Aidan regarded her, trying not to be impressed by her calm and almost sorry to feel his anger fading.
“The woods are full of rogues at night, Lana. Bandits and worse. You can’t go about by yourself. You’ll be hurt, if not killed.”
Her face never shifted, but a tight swallow gave away her own fears. “I thought your God would protect me?” she asked. Her sarcasm failed.
Aidan didn’t bother to answer. He dumped the oak apples and eased toward her, afraid she might bolt. Wary, Lana stood her ground. Aidan looked her square in the face and reached to take both her shoulders as if reasoning with an obstinate child. The wool of her mantle was unexpectedly thin under his fingers, betraying the tension beneath
it. Her eyes latched onto his, and Aidan could feel her desperation pushing past her bold front.
“You can’t,” he repeated, more softly. “Just go back now to the abbey. You’ll probably be punished, but not beaten or starved or left in a heap by men with no decency.”
She studied his eyes.
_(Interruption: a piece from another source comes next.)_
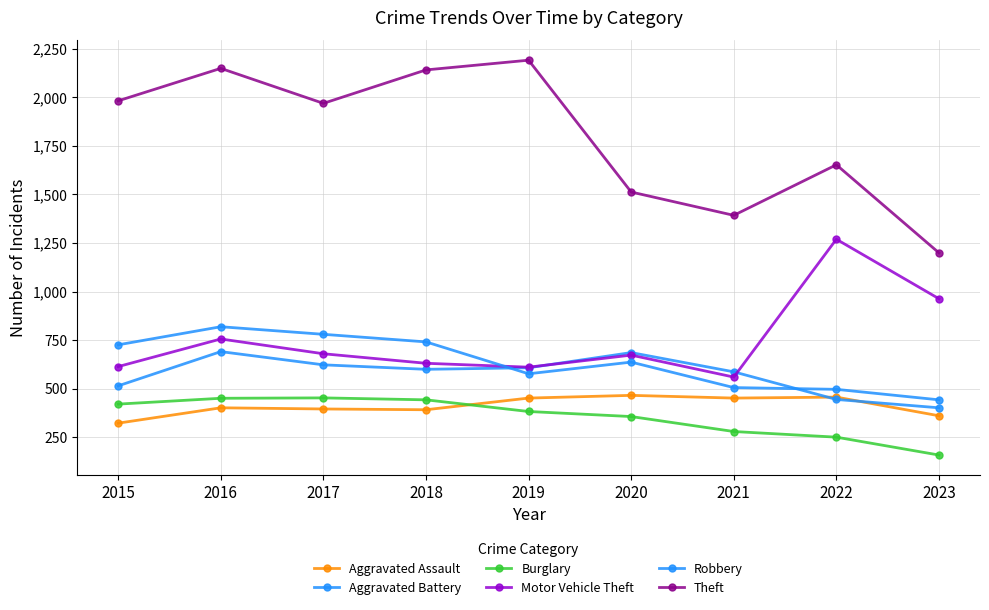

Is it true that Burglary equals 763 at 2018?

False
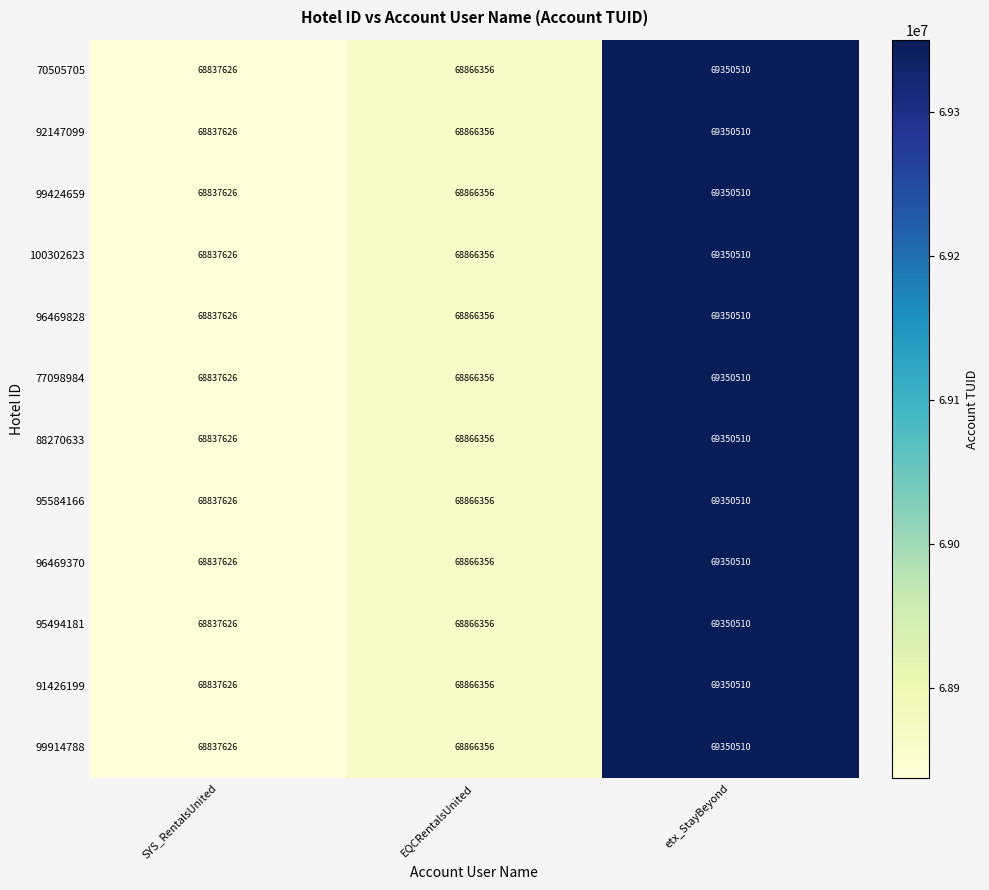

What is the minimum value shown in the chart?

68837626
Aidan wished she wouldn’t. Realizing how little space separated her body from his, he felt blood pounding through his neck and down every limb.
“Why do you care?” she whispered. Her breath smelled of the creamy cheese that Brother Galen must have fed her.
Several safe answers occurred to Aidan but could not find the way to his lips. At such close range, her high-pitched, trickish eleven seeped in through his ears and muddied his brain.
“You’re an eleven.” He heard the words as if someone else had spoken them. “I’ve never met an eleven before.”
Her face puckered. “What’s that supposed to mean?”
Feeling exposed and out of control, Aidan let go of her arms and turned abruptly to retrieve his oak apples. He was in danger of forgetting himself and his duties. What if he’d been right about spies, and some hidden monk watched from the trees?
“Never mind. Do what you will. I’ve got to get back.” He shot her a glare. “If they’ll still have me, once the abbot learns you’ve escaped.”
She crouched to help him, infuriating him.
“Come with me instead,” she said softly.
“Be serious.”
“I am serious,” she told him. She continued gingerly, as though stepping out on a wobbly bridge. “We’ll be safer together. We could pretend to be pilgrims. The churches, at least, will feed us if we—”
“What makes you think I want to leave? I’m supposed to take my vows soon. I want to be a monk and work in the scriptorium!”
Lana lifted oak apples into the fold of his robe. Without looking at his face, she asked, “Then why haven’t you spoken a single word of God or your love of Him to me?”
He stammered, sure she must be mistaken but unable to think of an example.